**Exercise data**:
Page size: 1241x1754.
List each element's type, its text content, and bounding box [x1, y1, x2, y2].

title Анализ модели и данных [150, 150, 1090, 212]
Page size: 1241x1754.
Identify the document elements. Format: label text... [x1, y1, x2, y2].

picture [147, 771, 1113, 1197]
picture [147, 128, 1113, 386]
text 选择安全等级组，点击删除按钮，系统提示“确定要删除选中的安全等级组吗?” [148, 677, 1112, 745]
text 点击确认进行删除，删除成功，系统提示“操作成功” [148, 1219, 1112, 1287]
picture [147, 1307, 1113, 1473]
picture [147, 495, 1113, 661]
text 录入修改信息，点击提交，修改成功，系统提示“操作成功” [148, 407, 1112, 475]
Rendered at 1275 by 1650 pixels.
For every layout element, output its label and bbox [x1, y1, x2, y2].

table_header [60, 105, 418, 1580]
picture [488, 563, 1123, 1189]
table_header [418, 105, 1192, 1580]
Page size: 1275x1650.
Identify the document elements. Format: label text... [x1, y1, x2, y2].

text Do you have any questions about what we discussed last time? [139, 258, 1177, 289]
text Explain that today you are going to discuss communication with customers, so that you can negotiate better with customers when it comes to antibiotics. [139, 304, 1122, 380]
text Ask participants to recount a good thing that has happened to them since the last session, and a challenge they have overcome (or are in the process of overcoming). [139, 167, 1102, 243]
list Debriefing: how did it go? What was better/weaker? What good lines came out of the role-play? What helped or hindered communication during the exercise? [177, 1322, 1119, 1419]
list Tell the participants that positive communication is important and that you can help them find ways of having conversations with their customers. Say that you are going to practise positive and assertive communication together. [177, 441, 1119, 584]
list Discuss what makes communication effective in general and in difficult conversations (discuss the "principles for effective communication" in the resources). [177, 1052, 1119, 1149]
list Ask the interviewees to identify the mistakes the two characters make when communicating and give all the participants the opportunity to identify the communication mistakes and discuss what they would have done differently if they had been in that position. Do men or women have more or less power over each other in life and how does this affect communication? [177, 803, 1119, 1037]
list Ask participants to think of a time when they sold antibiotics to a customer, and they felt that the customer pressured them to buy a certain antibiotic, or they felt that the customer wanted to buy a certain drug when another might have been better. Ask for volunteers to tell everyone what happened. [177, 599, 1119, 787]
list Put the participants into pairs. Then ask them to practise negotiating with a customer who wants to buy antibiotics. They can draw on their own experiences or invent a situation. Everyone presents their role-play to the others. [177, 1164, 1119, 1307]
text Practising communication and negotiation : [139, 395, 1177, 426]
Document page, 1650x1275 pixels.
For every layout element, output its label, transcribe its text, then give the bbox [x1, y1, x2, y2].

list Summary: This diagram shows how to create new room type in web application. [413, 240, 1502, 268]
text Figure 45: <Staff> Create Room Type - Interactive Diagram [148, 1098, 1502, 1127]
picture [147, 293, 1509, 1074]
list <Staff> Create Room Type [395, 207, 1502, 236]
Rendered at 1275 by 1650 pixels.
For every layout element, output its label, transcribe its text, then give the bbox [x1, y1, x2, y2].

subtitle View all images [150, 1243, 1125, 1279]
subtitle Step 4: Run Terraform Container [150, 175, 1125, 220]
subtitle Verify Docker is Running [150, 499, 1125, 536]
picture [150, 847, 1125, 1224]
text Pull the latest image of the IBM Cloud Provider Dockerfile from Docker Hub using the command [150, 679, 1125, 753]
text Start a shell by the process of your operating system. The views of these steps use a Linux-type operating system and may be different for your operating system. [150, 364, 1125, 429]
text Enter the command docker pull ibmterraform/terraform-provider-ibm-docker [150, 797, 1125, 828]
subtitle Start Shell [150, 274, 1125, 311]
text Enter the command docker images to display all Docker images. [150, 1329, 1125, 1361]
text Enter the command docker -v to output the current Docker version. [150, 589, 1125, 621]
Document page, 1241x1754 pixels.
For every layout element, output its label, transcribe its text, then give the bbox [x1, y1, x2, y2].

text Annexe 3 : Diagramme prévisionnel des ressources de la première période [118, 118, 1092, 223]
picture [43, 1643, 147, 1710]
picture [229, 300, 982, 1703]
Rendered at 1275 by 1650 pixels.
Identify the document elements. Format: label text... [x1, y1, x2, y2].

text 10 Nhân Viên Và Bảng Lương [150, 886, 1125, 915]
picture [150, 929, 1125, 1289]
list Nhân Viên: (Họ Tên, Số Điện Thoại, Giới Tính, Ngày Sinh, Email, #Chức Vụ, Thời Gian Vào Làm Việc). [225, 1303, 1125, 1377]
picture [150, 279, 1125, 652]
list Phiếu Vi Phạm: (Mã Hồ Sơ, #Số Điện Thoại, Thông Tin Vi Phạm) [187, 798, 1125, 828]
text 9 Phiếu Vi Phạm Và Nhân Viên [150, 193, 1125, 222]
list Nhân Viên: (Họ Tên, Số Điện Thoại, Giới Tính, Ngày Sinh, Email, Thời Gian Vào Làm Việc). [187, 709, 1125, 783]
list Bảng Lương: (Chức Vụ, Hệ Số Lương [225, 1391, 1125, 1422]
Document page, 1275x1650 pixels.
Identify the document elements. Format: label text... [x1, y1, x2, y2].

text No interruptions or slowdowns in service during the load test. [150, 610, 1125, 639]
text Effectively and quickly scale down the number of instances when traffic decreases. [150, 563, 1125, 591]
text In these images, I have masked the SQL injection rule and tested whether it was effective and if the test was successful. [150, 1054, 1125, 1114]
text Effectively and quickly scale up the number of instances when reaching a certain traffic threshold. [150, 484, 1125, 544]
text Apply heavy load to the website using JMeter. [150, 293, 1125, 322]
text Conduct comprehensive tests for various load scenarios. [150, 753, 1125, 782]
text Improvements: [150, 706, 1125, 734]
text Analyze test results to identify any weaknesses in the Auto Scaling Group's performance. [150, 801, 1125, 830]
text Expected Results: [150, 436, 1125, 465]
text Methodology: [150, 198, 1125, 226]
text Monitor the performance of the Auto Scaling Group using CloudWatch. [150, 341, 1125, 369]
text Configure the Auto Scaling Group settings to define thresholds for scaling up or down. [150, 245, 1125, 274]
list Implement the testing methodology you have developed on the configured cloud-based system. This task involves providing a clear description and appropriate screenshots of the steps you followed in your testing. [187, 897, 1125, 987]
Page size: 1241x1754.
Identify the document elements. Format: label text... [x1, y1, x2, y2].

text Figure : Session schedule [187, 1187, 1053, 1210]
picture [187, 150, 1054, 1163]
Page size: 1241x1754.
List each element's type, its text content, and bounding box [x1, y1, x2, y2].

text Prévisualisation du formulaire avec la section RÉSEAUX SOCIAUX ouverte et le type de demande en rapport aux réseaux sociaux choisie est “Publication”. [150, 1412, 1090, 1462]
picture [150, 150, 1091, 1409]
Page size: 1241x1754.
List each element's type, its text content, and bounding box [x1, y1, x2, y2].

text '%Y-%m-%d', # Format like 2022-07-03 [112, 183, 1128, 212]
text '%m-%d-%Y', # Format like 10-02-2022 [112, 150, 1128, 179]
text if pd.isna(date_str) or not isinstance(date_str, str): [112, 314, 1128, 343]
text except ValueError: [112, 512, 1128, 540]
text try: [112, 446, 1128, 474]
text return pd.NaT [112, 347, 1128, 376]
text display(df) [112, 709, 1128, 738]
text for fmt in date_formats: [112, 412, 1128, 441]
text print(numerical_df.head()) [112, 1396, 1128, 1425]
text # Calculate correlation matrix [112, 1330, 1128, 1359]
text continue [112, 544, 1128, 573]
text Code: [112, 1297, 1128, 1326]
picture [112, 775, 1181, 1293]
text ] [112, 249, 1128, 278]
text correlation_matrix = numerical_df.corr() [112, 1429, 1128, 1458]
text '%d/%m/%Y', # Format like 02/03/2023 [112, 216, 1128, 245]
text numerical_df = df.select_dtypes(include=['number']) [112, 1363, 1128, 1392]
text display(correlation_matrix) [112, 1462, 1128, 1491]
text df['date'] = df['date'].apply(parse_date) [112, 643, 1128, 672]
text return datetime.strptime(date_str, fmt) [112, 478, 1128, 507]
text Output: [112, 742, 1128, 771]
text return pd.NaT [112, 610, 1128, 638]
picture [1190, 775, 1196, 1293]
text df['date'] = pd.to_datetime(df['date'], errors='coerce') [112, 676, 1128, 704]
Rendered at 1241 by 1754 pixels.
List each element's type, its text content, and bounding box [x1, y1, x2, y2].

**Exercise goal**: Provide the count of lines above that contain "pixels", without any other words.

**Solution to the exercise**: 7